Republicans and Democrats both say they want to pass education funding. But the politics are complicated. Republicans are on the attack, accusing Democrats of pushing for a bailout of Chicago Public Schools. For their part, Democrats say Governor Rauner is abandoning Chicago.
Without an assist from Springfield, Chicago Public Schools will face closed schools, 390,000 students with nowhere to go. Today, Democratic officials called out Governor Rauner.
"The problem lies with governor Rauner," said CPS CEO Forrest Claypool.
"We’re talking about almost 400,000 kids, most of whom are black and brown, most of whom come from low income families," Ald.

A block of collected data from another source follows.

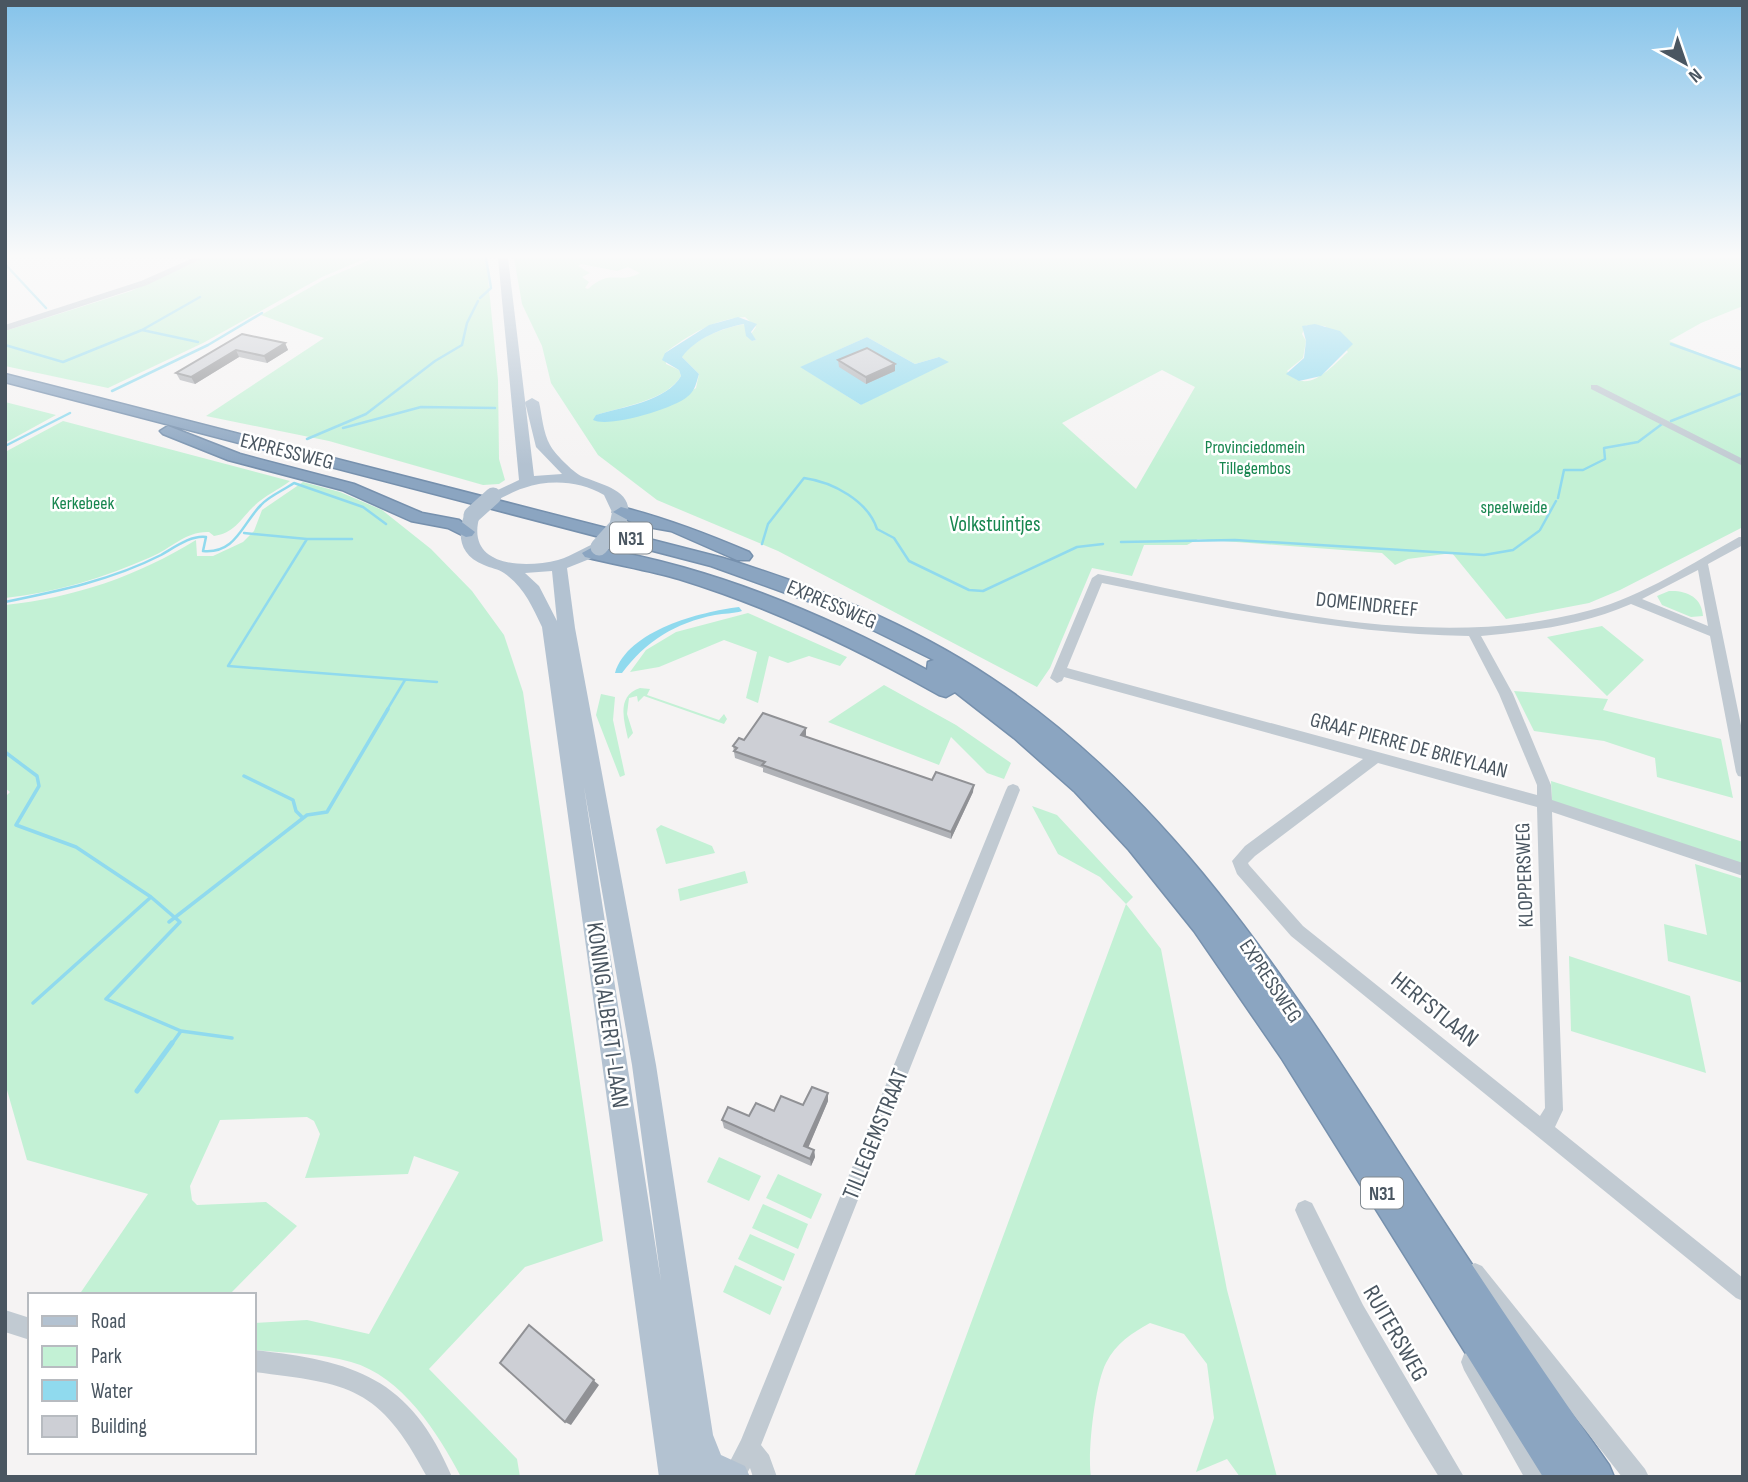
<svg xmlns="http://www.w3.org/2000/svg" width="1748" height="1482" font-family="'Sofia Sans Condensed',sans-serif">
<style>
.green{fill:#c3f1d5;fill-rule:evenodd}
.water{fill:#90daee}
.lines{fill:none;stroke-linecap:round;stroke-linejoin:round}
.stream-far2{stroke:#90daee;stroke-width:2.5}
.stream-far1{stroke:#90daee;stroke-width:3.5}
.stream{stroke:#90daee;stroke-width:5}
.highway-casing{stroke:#7690ad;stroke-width:3}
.minor{fill:#c1cad2;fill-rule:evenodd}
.major{fill:#b3c2d1;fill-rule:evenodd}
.highway{fill:#8ba5c1;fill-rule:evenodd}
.major-bridge{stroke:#b3c2d1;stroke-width:17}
.wall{fill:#b0b2b7}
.shaded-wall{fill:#909195}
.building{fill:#cdcfd5;stroke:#909195;stroke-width:2}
.labels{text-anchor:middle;stroke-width:5;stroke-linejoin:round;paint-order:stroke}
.far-park-label{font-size:18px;fill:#17864f;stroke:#fff}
.shield{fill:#fff;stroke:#808990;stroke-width:2}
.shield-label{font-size:19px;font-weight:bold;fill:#4a5661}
.street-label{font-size:21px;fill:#4a5661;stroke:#fff}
.park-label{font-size:21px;fill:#17864f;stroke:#fff}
.near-street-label{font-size:24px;fill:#4a5661;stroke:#fff}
</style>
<rect width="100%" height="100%" fill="#f5f3f3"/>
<path class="green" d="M203,258H367L322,277L203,343L108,388L5,366V331L131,291Z
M374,258H486L498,380L499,459L505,480L499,484L483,485L329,441L206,416L324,338L261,315L325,279Z
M514,258H1743V306L1701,323L1669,341L1743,370V527L1620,590L1589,603L1506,619L1452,553L1408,559L1395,565L1382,553L1198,539L1187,545H1144L1132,576L1092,568L1050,668L1037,687L778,551L657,500L598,455L551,383L542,346L522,304ZM581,264L617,271L628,267L640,273C618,285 611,268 588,289L585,288L589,282L582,277L590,273L578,266ZM745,317L756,327L751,334L756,340L752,341L745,324C721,328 697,338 681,356L699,374L696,388C663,409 637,424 597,415C623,406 666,401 681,376L679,370L666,364L665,353C687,336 716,318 745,317ZM1306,325L1325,326L1348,352C1331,367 1307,397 1287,371L1303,358L1306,341L1302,334ZM867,337L915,364L939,357L861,405L801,367ZM1162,370L1195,387L1136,489L1062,423Z
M5,402L56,415L5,443Z
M63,421L290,481C278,490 264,496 253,507C240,520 234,533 214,536L209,532C186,531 172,548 151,557C105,577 56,593 5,598V452Z
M303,482L340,492L382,510L431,549L472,591L504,635L523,692L603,1241L525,1267L429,1369L517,1459L520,1477H461C438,1433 402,1376 351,1362C320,1353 285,1353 254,1350V1323L307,1320L369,1334L459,1172L414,1156L408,1174L305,1178L320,1134L314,1121L307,1117L220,1120L190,1186L192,1200L197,1205L266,1202L297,1226L229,1295H79L148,1194L27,1160L5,1083V797L10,792L5,788V605C73,598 138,576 196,540L197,556H213L243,542L254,531L262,510Z
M1669,591C1686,590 1702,597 1703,616L1691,617L1662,605L1657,596Z
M748,613L847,657L840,666L809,656L788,663L769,656L758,703L746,698L757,652L724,640L659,667L630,672L646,650L676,632Z
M1602,626L1644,660L1607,696L1547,637Z
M884,685L956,725L1011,763L1004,779L987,773L951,737L939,765L828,722Z
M640,688L650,689L647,695L719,720L724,714L727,719L724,724L644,696L638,702L637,696L629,698L627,714L633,733L628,739C624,720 616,696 640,688Z
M1514,691L1608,699L1603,710L1721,739L1733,798L1657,777L1655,758L1604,741L1534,731Z
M601,694L615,697L613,720L625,775L620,777L596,715Z
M1551,781L1743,842V867L1552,801Z
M1032,806L1057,815L1133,897L1126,904L1161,949L1227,1290L1277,1477H1240L1227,1459L1196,1472L1214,1418L1207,1364L1184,1334L1150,1323C1132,1333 1116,1343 1106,1363C1095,1384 1087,1453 1091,1477H914L1126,904L1100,877L1058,854Z
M661,825L712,846L715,853L666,864L656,829Z
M1695,864L1743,879V983L1668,961L1664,924L1707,935Z
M745,871L748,883L680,901L678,889Z
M1569,956L1690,996L1706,1073L1571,1031Z
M719,1157L761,1176L749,1201L707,1182Z
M778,1174L822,1194L811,1219L766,1198Z
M763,1204L808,1224L798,1249L752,1228Z
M750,1234L795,1254L784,1281L738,1259Z
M735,1265L782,1287L770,1315L723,1292Z"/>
<path class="water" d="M738,317L757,324L751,332L756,340L752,341L746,336L744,324C722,328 696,338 682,357L699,374C696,384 695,391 687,397C673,409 608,428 593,420L596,415C622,407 667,401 681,376L679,370L662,360L665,353L709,325Z
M1315,324L1340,331L1353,344L1321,376L1299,381L1286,374L1304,358L1306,341L1302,326Z
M867,337L915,364L939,357L949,362L861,405L800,367Z
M739,607L742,611C733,614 724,613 715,615C675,623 646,641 622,673H615C628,630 700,612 739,607Z"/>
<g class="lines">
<path class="stream-far2" d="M5,264L46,308
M480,298L491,288L486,258
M142,330L198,342
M1671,344L1743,370
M5,345L63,362L142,330L200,297
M112,391L208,345L262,313
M1671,421L1743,393
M343,428L421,407L495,408
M307,439L366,414L435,361L462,345L467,323L478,301
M5,446L70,413
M1558,498L1564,470H1583L1605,459L1604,448L1638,442L1662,424
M1540,530L1556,501
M244,533L307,539H352
M307,539L228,666L437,682
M1121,542L1235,540L1484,555L1513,550L1539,531
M762,544L768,524L804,478C833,482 868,501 877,529L894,538L909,561L969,590L983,591L1077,547L1103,544
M5,602C59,591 112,580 161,555C175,547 191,535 206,537L203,551C236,554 242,524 261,505C269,496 284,490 294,483L363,507L386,524
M387,710L405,680"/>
<path class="stream-far1" d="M5,752L37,776L39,786L16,825L76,847L151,897
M244,776L293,800L296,811L303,818
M169,922L307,815L327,812L388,709
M33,1003L151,897L180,922L106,999L181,1031L171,1045
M181,1031L232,1038"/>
<path class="stream" d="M137,1091L172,1043"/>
<defs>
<path id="highway" d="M5,374L723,558C817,587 908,623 991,678C1171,797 1289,983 1404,1161C1471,1264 1538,1365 1609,1465L1614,1477H1543L1282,1059L1194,931L1129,850L1075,792L1014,738L955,692L946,697L939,695C856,648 770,607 679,579C648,570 616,565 585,557L582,553L591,548L603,549C716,569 827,615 927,670L928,662L934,660L830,609L711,566L5,382Z
M168,426L240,454L354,484L422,513L459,520L475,532L472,536L466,537L448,528L411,521L342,490L228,460L163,434L160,431Z
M621,507C665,518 707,534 749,552L752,556L749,560H737L671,531L637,525L613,512Z"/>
</defs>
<use href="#highway" class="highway-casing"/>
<path class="minor" d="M193,258H203L147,285L5,331V325L141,281Z
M1591,385H1597L1743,459V466L1591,389Z
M1739,537H1743V545L1708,564L1743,735V777L1738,776L1736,772L1710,636L1631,604C1583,625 1533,631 1481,636L1513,694L1551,785L1552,800L1743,863V876L1552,812L1563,1110L1555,1127L1743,1278V1301L1736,1298L1291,936L1237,874L1232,861L1245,846L1363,759L1064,677L1062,681L1057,683L1050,678L1092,578L1098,574C1258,606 1429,654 1591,610C1644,596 1692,563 1739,537ZM1698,570L1708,626L1642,599ZM1102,583C1225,608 1343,634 1469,636L1499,694L1537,785V795L1067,668ZM1378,763L1537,807L1545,1108L1540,1116L1303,926L1249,865L1248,863L1255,856Z
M1013,784L1018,786L1020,790L761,1445L769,1455L777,1477H753L750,1468L745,1477H722L741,1440L1006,790L1008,786Z
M1305,1200L1312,1203L1363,1305L1464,1477H1439C1387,1393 1338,1307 1298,1217L1295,1210L1298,1203Z
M1475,1263L1482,1266L1645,1469L1649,1477H1622L1468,1280L1465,1273L1468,1266Z
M5,1310L30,1318V1340L5,1332Z
M254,1350C354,1361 410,1377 452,1477H427C379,1386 350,1384 254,1372Z
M1472,1351L1480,1354L1549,1477H1524L1464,1370L1461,1362L1464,1354Z"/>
<path class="major" d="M498,258H508L534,476L562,474L536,447L525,402L532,398L539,402C542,415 543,433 550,445C554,453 573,472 581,476C604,486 643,491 623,530L617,532L609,527L612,512L604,495C580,481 550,479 524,488C513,491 504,498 493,501L485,496L519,480Z
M472,510L480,515C464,566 522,569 558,560C573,556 585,546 599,542L607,547L592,558L567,568L575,628L656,1065L713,1435L721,1455L745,1466L750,1477H659L542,627C532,606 524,587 504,573C499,569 490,568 484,565C460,555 457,537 464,515ZM552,571L557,621L539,586L525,573ZM584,787L632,1065L661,1281Z"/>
<use href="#highway" class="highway"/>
<path class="major-bridge" d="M472,515L493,496
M599,547L617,527"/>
</g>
<path class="wall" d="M242,334L285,343L288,350L267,363L239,357L195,384L180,380L176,373Z
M838,360L895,371L866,384L839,367Z
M806,728V735L805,737L932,780L973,792L951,839L763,772V768L735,758L733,746L744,740Z
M828,1093V1101L808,1147L814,1150L815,1157L811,1166L724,1128L722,1120L803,1105Z"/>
<path class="shaded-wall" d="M285,343L288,350L267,363L264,356Z
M236,350L239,357L195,384L191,377Z
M895,364V371L866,384V377Z
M806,728V735L802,742L801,735Z
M974,785L973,792L951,839V832Z
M828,1093V1101L806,1153L804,1146Z
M814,1150L815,1157L811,1166L810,1159Z
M529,1325L599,1385L571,1425L565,1422Z"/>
<path class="building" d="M242,334L285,343L264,356L236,350L191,377L176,373Z
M867,348L895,364L866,377L838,360Z
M763,713L806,728L801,735L932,780L936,772L974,785L951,832L762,765L765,762L734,751L737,748L733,746L739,738L744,740Z
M812,1087L828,1093L804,1146L814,1150L810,1159L722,1120L728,1107L749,1116L756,1103L774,1111L781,1096L803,1105Z
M529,1325L594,1380L565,1422L500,1363Z"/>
<linearGradient id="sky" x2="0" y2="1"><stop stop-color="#85c3ea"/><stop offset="0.55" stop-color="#fafafa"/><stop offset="1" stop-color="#fafafa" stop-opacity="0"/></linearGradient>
<rect width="1748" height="465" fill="url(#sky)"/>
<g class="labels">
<g class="far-park-label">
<text x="1255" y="453">Provinciedomein<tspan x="1255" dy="21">Tillegembos</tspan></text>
<text x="83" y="509">Kerkebeek</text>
<text x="1514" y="513">speelweide</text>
</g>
<g class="shield">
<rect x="610" y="522.5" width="42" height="31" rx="5"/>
<rect x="1361" y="1177.5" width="42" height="31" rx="5"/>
</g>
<g class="shield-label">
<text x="631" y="545">N31</text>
<text x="1382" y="1200">N31</text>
</g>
<g class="street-label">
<text transform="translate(287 451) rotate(14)" y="7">EXPRESSWEG</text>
<text transform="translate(832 604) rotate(23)" y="7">EXPRESSWEG</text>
<text transform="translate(1367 604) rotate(6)" y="7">DOMEINDREEF</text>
<text transform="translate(1409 745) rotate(15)" y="7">GRAAF PIERRE DE BRIEYLAAN</text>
<text transform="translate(1524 875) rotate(-92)" y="7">KLOPPERSWEG</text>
<text transform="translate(1271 981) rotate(56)" y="7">EXPRESSWEG</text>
</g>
<g class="park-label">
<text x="995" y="531">Volkstuintjes</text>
</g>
<g class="near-street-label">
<text transform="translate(1435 1009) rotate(39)" y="8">HERFSTLAAN</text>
<text transform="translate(608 1015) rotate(82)" y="8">KONING ALBERT I-LAAN</text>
<text transform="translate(875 1134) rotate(-68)" y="8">TILLEGEMSTRAAT</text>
<text transform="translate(1396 1333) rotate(60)" y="8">RUITERSWEG</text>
</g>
</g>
<rect width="1748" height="1482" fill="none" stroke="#4a5661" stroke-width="14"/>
<rect x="28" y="1293" width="228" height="161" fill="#ffffff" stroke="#b7bbc0" stroke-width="2"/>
<rect x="42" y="1316" width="35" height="10" fill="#b3c2d1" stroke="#b7bbc0" stroke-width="2"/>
<text x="91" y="1328" font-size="21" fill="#4a5661">Road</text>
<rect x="42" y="1346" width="35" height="21" fill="#c3f1d5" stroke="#b7bbc0" stroke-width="2"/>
<text x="91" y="1363" font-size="21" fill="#4a5661">Park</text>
<rect x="42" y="1380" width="35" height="21" fill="#90daee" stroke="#b7bbc0" stroke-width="2"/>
<text x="91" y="1398" font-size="21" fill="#4a5661">Water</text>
<rect x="42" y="1416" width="35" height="21" fill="#cdcfd5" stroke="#b7bbc0" stroke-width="2"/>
<text x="91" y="1433" font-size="21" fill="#4a5661">Building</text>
<g transform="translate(1685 63) rotate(140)" stroke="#ffffff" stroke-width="5" paint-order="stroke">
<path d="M0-5L12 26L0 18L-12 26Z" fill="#4a5661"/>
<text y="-10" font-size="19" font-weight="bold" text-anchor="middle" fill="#4a5661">N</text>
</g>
</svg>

Ameya Pawar said. "The idea that you’re referring to them using corporate terms and calling that a bailout is disgusting."
Even though Mayor Emanuel is away in Washington on business, he took aim at the governor saying in a statement: “Right now schools across Illinois need a leader, and instead Bruce Rauner is following the Donald Trump playbook of demonizing one group of people for his political advantage."
The Chicago Teachers Union has a different view of the problem.
"We have clearly a failure on the part of leadership," said CTU President Karen Lewis.
The teachers say CPS has been mismanaged and the city should raise taxes to help fix district's problems.
"Running down to Springfield and begging for money is not a plan," said CTU Vice Presiden Jesse Sharkey.
Governor Rauner is pushing the Illinois General Assembly to pass short term education but he does not favor, in his words, a "CPS bailout."
"I’m all in for Chicago. I’m all in for the families there, but the key thing is I work for the families everywhere," Rauner said.
Governor says he's open to backing more money for CPS as part of a broader budget deal, but for now he supports legislation that would keep CPS funding at its current level.
CPS is facing a billion dollar budget deficit. It needs a solution and fast. Chicago lawmakers continue to push for extra CPS money in a short-term budget fix. We’ll see if they can convince their colleagues and the governor to sign on.